## EXTRAIT DU DOCUMENT
----

A ce stade du raisonnement, rien dans la
position de nos Patriarches qui n’apparaisse en totale conformité avec l’enseignement
de l’Eglise. Mais poursuivons jusqu’au bout l’argumentation de Léon XIII.
Bien sûr, thème aristotélicien thomiste par
excellence, les choses de la nature, et notamment les institutions politiques,
sont muables. En dehors de l’Eglise établie par Jésus-Christ, qui « a pu
conserver et conservera sûrement jusqu’à la consommation des temps sa forme de
gouvernement », aucune autre forme de pouvoir civil dans une nation ne
peut être tenue « comme tellement définitive qu’elle doive demeurer
immuable ». Les choses varient en fonction des mœurs et des circonstances
de temps et de lieu. Parfois le temps « se borne à modifier quelque
chose à la forme de gouvernement établie ; d’autres fois, il va jusqu’à substituer
aux formes primitives, d’autres formes totalement différentes, sans en excepter
le mode de transmission du pouvoir souverain ». Il s’agit de changements
radicaux, de révolutions qui « succèdent parfois à des crises violentes,
trop souvent sanglantes », où « l’ordre public est bouleversé jusque
dans ses fondements ».
Dans cette dernière hypothèse, Léon XIII voit
une opportunité d’agir. En effet, dans une telle situation, pour obvier à l’installation
du chaos de l’anarchie , « une nécessité sociale s’impose à la nation
(…) de pourvoir à elle-même » sans retard. Un bouleversement de l’ordre
public jusque dans ses fondements survient-il, « la création et l’existence
de nouveaux gouvernements (…) nécessairement requis par l’ordre public »
devient une « nécessité sociale » ; et l’occasion propice aux
Catholiques français - puisque c’est d’eux qu’il s’agit dans l’optique du « Ralliement »
- de faire prévaloir le régime de leur prédilection, qu’ils n’eussent pu tenter
autrement sans provoquer de graves perturbations. « Si Dieu permet, écrit
Jean Madiran, que ces graves perturbations se produisent néanmoins, on peut à
ce moment-là, et alors seulement, mener une action politique destinée à changer
de régime ».

----

Mettez à jour le passage de l'extrait sur le Ralliement qui va de « A ce stade du » jusqu'à « de Léon XIII. », en y remplaçant « Patriarches » par « aînés ». Les entrées proviennent d'une source distincte de l'extrait sur le Ralliement.

----

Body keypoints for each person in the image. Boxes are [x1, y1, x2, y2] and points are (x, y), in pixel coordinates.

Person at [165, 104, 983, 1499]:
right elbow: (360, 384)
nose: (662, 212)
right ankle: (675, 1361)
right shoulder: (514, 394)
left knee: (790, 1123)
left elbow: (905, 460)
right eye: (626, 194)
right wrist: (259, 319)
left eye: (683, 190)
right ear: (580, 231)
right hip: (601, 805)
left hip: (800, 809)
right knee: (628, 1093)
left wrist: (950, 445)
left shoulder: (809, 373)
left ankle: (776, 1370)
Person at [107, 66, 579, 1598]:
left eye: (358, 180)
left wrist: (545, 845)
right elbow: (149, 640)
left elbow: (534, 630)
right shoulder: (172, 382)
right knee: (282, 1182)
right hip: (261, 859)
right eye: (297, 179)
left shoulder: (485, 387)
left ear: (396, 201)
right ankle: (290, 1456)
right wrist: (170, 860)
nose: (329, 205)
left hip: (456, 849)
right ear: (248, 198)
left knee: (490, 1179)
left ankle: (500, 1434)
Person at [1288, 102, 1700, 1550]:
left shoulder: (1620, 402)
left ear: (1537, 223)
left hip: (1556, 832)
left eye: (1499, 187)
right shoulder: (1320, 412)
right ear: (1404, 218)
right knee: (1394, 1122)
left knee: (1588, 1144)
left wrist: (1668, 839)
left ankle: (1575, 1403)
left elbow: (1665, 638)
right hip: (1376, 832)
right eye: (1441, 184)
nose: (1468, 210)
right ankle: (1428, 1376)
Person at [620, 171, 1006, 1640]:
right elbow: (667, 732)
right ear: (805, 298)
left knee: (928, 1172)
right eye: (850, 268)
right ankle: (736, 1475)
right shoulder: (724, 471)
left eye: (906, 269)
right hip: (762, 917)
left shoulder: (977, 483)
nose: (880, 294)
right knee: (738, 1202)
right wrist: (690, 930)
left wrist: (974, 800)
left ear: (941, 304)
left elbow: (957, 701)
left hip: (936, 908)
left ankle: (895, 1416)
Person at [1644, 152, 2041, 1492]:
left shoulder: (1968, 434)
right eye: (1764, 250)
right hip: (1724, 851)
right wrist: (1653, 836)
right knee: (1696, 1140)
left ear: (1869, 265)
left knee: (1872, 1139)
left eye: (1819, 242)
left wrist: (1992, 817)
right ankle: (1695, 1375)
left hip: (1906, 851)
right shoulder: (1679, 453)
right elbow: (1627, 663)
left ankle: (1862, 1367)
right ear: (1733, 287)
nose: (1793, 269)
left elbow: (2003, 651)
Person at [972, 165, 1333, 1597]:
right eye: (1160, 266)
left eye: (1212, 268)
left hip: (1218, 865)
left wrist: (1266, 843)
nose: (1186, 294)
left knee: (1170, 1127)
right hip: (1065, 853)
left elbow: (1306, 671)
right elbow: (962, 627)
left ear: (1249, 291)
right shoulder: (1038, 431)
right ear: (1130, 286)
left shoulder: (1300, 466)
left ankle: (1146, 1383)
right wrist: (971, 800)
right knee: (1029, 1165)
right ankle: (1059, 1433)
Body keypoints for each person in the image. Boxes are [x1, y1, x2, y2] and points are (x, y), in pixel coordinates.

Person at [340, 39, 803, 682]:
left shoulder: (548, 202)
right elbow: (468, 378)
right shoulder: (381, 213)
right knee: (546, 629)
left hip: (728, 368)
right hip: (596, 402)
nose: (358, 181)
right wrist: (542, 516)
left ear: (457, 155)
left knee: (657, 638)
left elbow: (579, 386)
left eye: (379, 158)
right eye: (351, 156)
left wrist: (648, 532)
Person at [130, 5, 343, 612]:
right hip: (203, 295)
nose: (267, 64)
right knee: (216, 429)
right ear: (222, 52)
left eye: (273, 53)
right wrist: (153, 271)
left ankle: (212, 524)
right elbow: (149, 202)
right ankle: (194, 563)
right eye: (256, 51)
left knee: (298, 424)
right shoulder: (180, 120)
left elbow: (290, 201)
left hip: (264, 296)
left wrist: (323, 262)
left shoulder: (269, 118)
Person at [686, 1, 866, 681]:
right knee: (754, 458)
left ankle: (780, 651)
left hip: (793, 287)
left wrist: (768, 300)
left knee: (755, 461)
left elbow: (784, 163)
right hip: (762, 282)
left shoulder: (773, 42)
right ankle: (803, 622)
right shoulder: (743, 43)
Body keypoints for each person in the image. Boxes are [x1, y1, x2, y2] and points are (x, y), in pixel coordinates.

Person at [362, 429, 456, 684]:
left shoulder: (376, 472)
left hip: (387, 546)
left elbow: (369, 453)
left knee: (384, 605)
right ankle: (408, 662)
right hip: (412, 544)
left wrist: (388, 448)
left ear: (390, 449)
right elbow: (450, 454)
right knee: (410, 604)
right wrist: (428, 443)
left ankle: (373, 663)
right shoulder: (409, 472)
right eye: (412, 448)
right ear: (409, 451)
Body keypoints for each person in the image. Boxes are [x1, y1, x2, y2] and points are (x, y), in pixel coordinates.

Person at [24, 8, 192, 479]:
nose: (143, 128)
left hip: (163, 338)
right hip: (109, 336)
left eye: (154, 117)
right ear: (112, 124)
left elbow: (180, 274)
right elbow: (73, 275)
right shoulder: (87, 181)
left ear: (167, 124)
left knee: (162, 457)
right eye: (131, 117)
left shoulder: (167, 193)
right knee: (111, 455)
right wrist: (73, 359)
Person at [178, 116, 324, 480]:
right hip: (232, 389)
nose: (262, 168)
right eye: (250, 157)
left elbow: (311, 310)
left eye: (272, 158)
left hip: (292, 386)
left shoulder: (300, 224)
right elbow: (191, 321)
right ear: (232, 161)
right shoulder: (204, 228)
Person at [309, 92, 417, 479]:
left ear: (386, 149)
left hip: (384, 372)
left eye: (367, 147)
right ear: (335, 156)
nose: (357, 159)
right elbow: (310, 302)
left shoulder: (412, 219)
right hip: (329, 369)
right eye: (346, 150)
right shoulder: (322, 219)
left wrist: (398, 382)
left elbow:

----

## RÉPONSE
A ce stade du raisonnement, rien dans la
position de nos aînés qui n’apparaisse en totale conformité avec l’enseignement
de l’Eglise. Mais poursuivons jusqu’au bout l’argumentation de Léon XIII.